__TASK BRIEF__
Where a line below holds the string "casing", copy that line.

Stored items:
▶

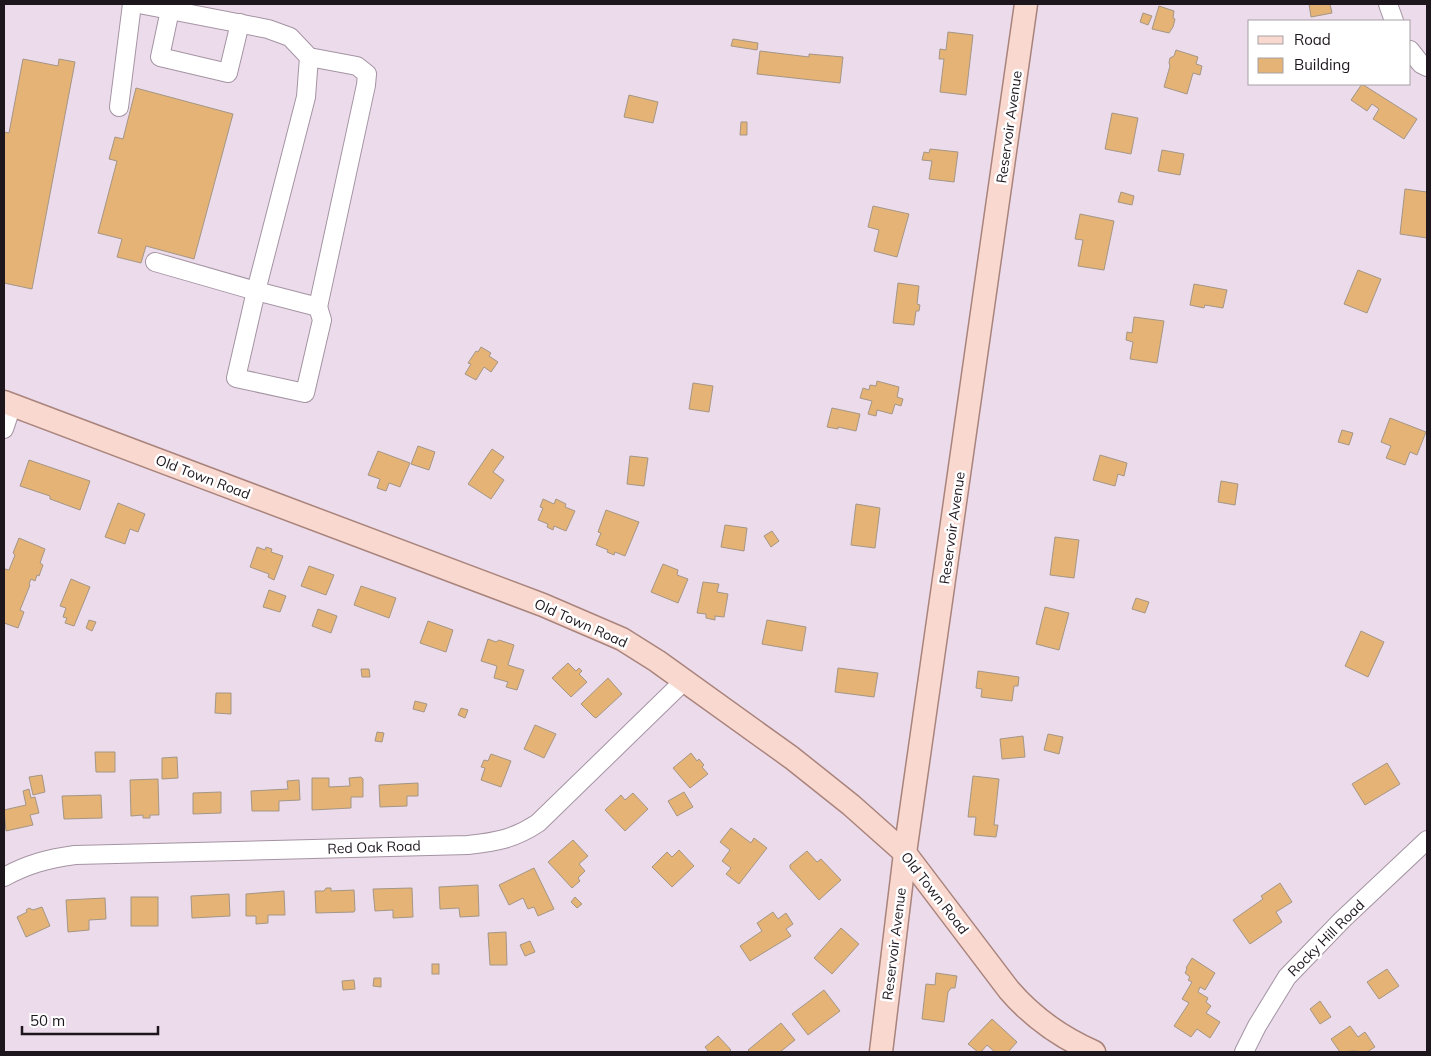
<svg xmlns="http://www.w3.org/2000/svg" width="1431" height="1056" viewBox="0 0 1431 1056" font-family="Mulish,sans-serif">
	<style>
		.building { fill: #e5b375; stroke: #a49686 }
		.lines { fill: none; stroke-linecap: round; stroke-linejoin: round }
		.minor-casing { stroke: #a494a3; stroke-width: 20 }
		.major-casing { stroke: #a9847c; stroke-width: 25 }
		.minor { stroke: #fff; stroke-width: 18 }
		.major { stroke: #f9d8cf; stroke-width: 22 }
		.labels { text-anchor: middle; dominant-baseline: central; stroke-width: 5; stroke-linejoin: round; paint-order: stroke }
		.street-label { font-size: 14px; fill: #1d171d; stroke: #fff }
	</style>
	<rect width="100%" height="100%" fill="#ecdbea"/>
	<g class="building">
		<path d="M1309 4H1330L1332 13 1311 17Z"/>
		<path d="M1159 6 1174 11 1173 18 1175 19 1173 27 1169 33 1152 29Z"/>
		<path d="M1143 13 1152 16 1148 25 1140 22Z"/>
		<path d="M948 32 973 35 966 95 940 92 944 59H939L940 49 946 50Z"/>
		<path d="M733 39 758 43 757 50 731 46Z"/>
		<path d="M1176 50 1198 57 1196 64 1202 66 1200 75 1193 73 1187 94 1164 87 1170 66 1169 63 1170 58 1174 56Z"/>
		<path d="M760 51 809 57V54L843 57 840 83 757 74Z"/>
		<path d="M23 59 58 66 59 59 75 62 32 289 4 283V132L9 133Z"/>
		<path d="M1362 84 1417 119 1404 139 1373 119 1379 109 1372 104 1367 111 1351 100Z"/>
		<path d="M136 88 233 114 194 259 146 246 141 263 117 257 122 239 98 233 117 161 109 159 115 137 123 139Z"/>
		<path d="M629 95 658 102 653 123 624 117Z"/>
		<path d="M1112 113 1138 118 1131 154 1105 149Z"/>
		<path d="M741 122H747V135H740Z"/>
		<path d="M930 149 958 152 954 182 929 179 932 161 922 160 924 152 929 153Z"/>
		<path d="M1162 150 1184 154 1180 175 1158 171Z"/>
		<path d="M1405 189 1427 192V238L1400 234Z"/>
		<path d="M1121 192 1134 196 1132 205 1118 202Z"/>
		<path d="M873 206 909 214 897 257 874 251 879 230 868 227Z"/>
		<path d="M1080 214 1114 221 1104 270 1078 266 1083 240 1075 239Z"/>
		<path d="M1358 270 1381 279 1367 313 1344 304Z"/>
		<path d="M898 283 919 286 917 304 920 305 919 311H916L914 325 893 323Z"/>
		<path d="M1194 284 1227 290 1223 308 1205 305 1204 308 1190 305Z"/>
		<path d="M1134 317 1164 321 1157 363 1130 359 1133 342 1126 340 1127 332 1132 333Z"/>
		<path d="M481 347 491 353 489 356 498 362 491 372 484 367 476 380 465 374 471 364 468 363 476 351 478 352Z"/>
		<path d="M877 381 899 387 897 397 903 399 901 406 895 404 892 414 877 410 876 416 868 414 872 401 860 398 863 388 869 390 870 385 876 386Z"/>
		<path d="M693 383 713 386 709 412 689 409Z"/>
		<path d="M832 408 860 414 856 431 838 427V429L827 427Z"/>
		<path d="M1390 418 1426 432 1417 455 1410 452 1405 465 1386 458 1391 446 1381 442Z"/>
		<path d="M1342 430 1353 433 1349 445 1338 442Z"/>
		<path d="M418 446 435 452 429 470 411 464Z"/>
		<path d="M492 449 504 457 493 472 504 480 491 499 468 484Z"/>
		<path d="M378 451 410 463 400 487 389 483 386 491 377 488 380 479 368 475Z"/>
		<path d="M1100 455 1127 463 1124 476 1118 474 1115 486 1093 480Z"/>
		<path d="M630 456 648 458 644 486 627 484Z"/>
		<path d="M29 460 90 481 80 510 50 499V496L20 486Z"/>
		<path d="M1221 481 1238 484 1235 505 1218 502Z"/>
		<path d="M543 499 554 504 556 499 566 504 565 507 575 511 566 531 554 526 553 530 547 527 548 524 538 520 543 508 540 507Z"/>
		<path d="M118 503 145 514 138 532 130 529 125 544 105 537Z"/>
		<path d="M856 504 880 508 875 548 851 545Z"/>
		<path d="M606 510 639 522 625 556 615 552 614 555 607 552 608 550 596 545 601 533 598 532Z"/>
		<path d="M725 525 747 528 744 551 721 547Z"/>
		<path d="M772 531 779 541 771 547 764 536Z"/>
		<path d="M1055 537 1079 540 1074 578 1050 575Z"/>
		<path d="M19 538 45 549 40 563 43 565 39 576 37 575 35 581 31 579 29 584 30 585 20 610 24 612 18 628 4 623V571L5 569 9 570 15 555 13 553Z"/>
		<path d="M257 547 265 550 266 547 272 549 271 552 283 556 274 580 268 577 269 574 250 567Z"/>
		<path d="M663 564 678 570 677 575 688 579 678 603 651 592Z"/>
		<path d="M309 566 334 575 326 595 301 586Z"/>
		<path d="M71 579 90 587 74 626 65 623 67 618 63 617 66 608 60 606Z"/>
		<path d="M703 582 719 584 717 592 728 594 724 617 715 616V620L706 618V614L697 613Z"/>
		<path d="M361 586 396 598 389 618 354 605Z"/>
		<path d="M269 590 286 596 280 612 263 607Z"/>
		<path d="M1136 598 1149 602 1145 613 1132 609Z"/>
		<path d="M1045 607 1069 613 1059 650 1036 644Z"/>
		<path d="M318 609 337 616 331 633 312 626Z"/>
		<path d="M89 620 96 622 92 631 86 628Z"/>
		<path d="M767 620 806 627 802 651 762 644Z"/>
		<path d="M428 621 453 630 446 652 420 643Z"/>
		<path d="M1361 631 1384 642 1368 677 1345 666Z"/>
		<path d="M488 639 496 642 499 640 514 645 508 665 524 670 517 690 506 687 508 682 494 678 497 666 481 661Z"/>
		<path d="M568 663 576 671 579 668 582 671 579 674 587 682 571 697 552 678Z"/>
		<path d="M838 668 878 673 874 697 835 692Z"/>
		<path d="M361 669H369L370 677H362Z"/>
		<path d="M978 671 1019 677 1018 686H1014L1012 701 981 697 982 689 976 688Z"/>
		<path d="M608 678 622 694 596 718 594 717 581 704Z"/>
		<path d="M216 693H231V714L215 713Z"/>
		<path d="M415 701 427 704 424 712 413 709Z"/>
		<path d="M461 708 468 710 465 718 458 715Z"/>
		<path d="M535 725 556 734 544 758 524 749Z"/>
		<path d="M377 732 384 733 382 742 375 741Z"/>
		<path d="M1048 734 1063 737 1059 754 1044 750Z"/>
		<path d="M1023 736 1025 757 1002 759 1000 739Z"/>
		<path d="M95 752H115V772H96Z"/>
		<path d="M691 753 697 761 699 759 704 765 702 767 708 774 690 788 673 768Z"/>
		<path d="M491 754 511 761 501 787 481 780 485 768 481 767 484 760 488 761Z"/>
		<path d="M177 757 178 778 162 779V758Z"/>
		<path d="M1387 763 1400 784 1365 805 1352 784Z"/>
		<path d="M42 775 45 792 33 795 29 777Z"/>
		<path d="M973 776 999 779 994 825H998L996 837 974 835 976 817H968Z"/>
		<path d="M361 777 363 779V797H351V808L312 810V778H329V787L350 786 349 778Z"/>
		<path d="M158 779 159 815H150V818H143V815L131 816 130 780Z"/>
		<path d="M299 780 300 800 279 801V811H252L251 791 288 789 287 781Z"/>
		<path d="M418 783V796H407V806L380 807 379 785Z"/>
		<path d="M29 789 31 798 35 797 39 813 30 815 33 825 6 831 4 810 26 805 23 791Z"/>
		<path d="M221 792V813L193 814V793Z"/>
		<path d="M684 792 693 807 677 816 668 801Z"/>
		<path d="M633 793 648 809 625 831 605 810 621 795 625 800Z"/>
		<path d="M101 795 102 818 64 819 62 796Z"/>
		<path d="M731 828 751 843 754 838 767 848 739 884 726 874 731 868 722 861 730 850 720 842Z"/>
		<path d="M573 840 588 856 579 864 585 871 578 878 580 881 572 888 548 862Z"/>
		<path d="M679 850 694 866 672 887 652 867 667 852 672 857Z"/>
		<path d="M807 851 817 862 821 859 841 880 819 900 790 868V865Z"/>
		<path d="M534 868 554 909 538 916 534 907 528 909 523 898 509 905 499 885Z"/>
		<path d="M1280 883 1292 902 1276 912 1282 922 1250 944 1233 920 1263 899 1261 896Z"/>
		<path d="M478 885 479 916 460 917 459 908 440 909 439 887Z"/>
		<path d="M326 888H331V891L354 890 355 910 354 912 316 913 315 891H324Z"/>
		<path d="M412 888 413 917 393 918V910L375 911 373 889Z"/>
		<path d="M284 891 285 915H268V923L256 924V916H246V894Z"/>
		<path d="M229 894 230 916 192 918 191 896Z"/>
		<rect x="131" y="897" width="27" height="29"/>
		<path d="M575 897 582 904 577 908 571 902Z"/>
		<path d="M105 898 106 919 89 920V930L68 932 66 900Z"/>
		<path d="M42 907 50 926 26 937 17 917 27 912 26 910 29 908 33 910Z"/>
		<path d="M773 912 778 919 786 913 793 924 786 929 791 936 750 961 740 946 762 931 757 923Z"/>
		<path d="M841 928 859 944 832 974 814 958Z"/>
		<path d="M506 932 507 965H490L488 933Z"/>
		<path d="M530 941 535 952 525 956 520 945Z"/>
		<path d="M1192 958 1215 973 1205 990 1200 987 1198 992 1208 998 1206 1002 1211 1006 1206 1013 1220 1022 1210 1038 1197 1029 1191 1037 1174 1026 1189 1003 1182 999 1192 982 1188 980 1190 977 1185 973 1187 969 1186 968Z"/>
		<rect x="432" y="964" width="7" height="10"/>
		<path d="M1387 969 1399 986 1379 999 1367 982Z"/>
		<path d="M936 973 957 976 955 988H951L948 992 944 1022 922 1019 926 984 935 985Z"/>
		<path d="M374 978H381V987L373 986Z"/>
		<path d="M354 980 355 989 343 990 342 981Z"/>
		<path d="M824 990 840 1011 808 1035 792 1014Z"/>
		<path d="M1320 1001 1331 1017 1320 1024 1310 1009Z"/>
		<path d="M992 1019 1017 1042 1008 1052H995L987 1045 981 1052H978L968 1044Z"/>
		<path d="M781 1023 795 1040 780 1052H750L748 1050Z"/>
		<path d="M1350 1026 1358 1037 1365 1032 1375 1047 1367 1052 1353 1051 1340 1052 1331 1039Z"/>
		<path d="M718 1036 731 1050 728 1052H709L705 1047Z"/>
	</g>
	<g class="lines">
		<defs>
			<g id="minor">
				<path d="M139 4 268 29 290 37 309 57 306 97 256 291 318 307 366 85 367 74 357 66 309 57"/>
				<path d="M1388 4 1394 21"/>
				<path d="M170 10 160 57 228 73 240 23"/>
				<path d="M1410 50 1421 64 1427 67"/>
				<path d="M119 107 132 4"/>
				<path d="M155 262 256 291 236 378 305 393 322 320 318 307"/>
				<path d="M4 429 12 405"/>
				<path d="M4 877C28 864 47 859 75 855L468 845C496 842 514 839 538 823L685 680"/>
				<path d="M1244 1052 1257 1026 1287 977 1342 920 1427 840"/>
			</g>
			<g id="major">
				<path d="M4 402 543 605 622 639 657 661 792 758 851 805 905 853 1009 990C1033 1018 1060 1037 1094 1052"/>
				<path d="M881 1052 905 853 1026 4"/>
			</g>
		</defs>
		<use href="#minor" class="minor-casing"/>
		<use href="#major" class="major-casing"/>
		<use href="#minor" class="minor"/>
		<use href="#major" class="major"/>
	</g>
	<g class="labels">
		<g class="street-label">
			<text transform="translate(1009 127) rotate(-82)">Reservoir Avenue</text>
			<text transform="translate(203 477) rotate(21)">Old Town Road</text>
			<text transform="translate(952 528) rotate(-82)">Reservoir Avenue</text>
			<text transform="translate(581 623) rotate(24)">Old Town Road</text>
			<text transform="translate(374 847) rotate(-2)">Red Oak Road</text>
			<text transform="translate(935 893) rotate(52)">Old Town Road</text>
			<text transform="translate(1326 938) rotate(-45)">Rocky Hill Road</text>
			<text transform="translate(894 944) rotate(-83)">Reservoir Avenue</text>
		</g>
	</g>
	<rect width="1431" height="1056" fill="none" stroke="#1d171d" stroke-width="10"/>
	<rect x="1248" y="20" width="162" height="65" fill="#ffffff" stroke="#a5a2a5"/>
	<rect x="1258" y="36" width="25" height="8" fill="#f9d8cf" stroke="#a5a2a5"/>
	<text x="1294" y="45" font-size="15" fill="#1d171d">Road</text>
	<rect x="1258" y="58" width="25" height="15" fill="#e5b375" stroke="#a5a2a5"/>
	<text x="1294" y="70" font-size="15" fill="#1d171d">Building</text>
	<path d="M22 1026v8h136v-8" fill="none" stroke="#1d171d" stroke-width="2.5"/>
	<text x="30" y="1026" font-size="15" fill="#1d171d" stroke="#ffffff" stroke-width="4" paint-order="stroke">50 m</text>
</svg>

◀

__EXERCISE SOLUTION__
		.minor-casing { stroke: #a494a3; stroke-width: 20 }
		.major-casing { stroke: #a9847c; stroke-width: 25 }
		<use href="#minor" class="minor-casing"/>
		<use href="#major" class="major-casing"/>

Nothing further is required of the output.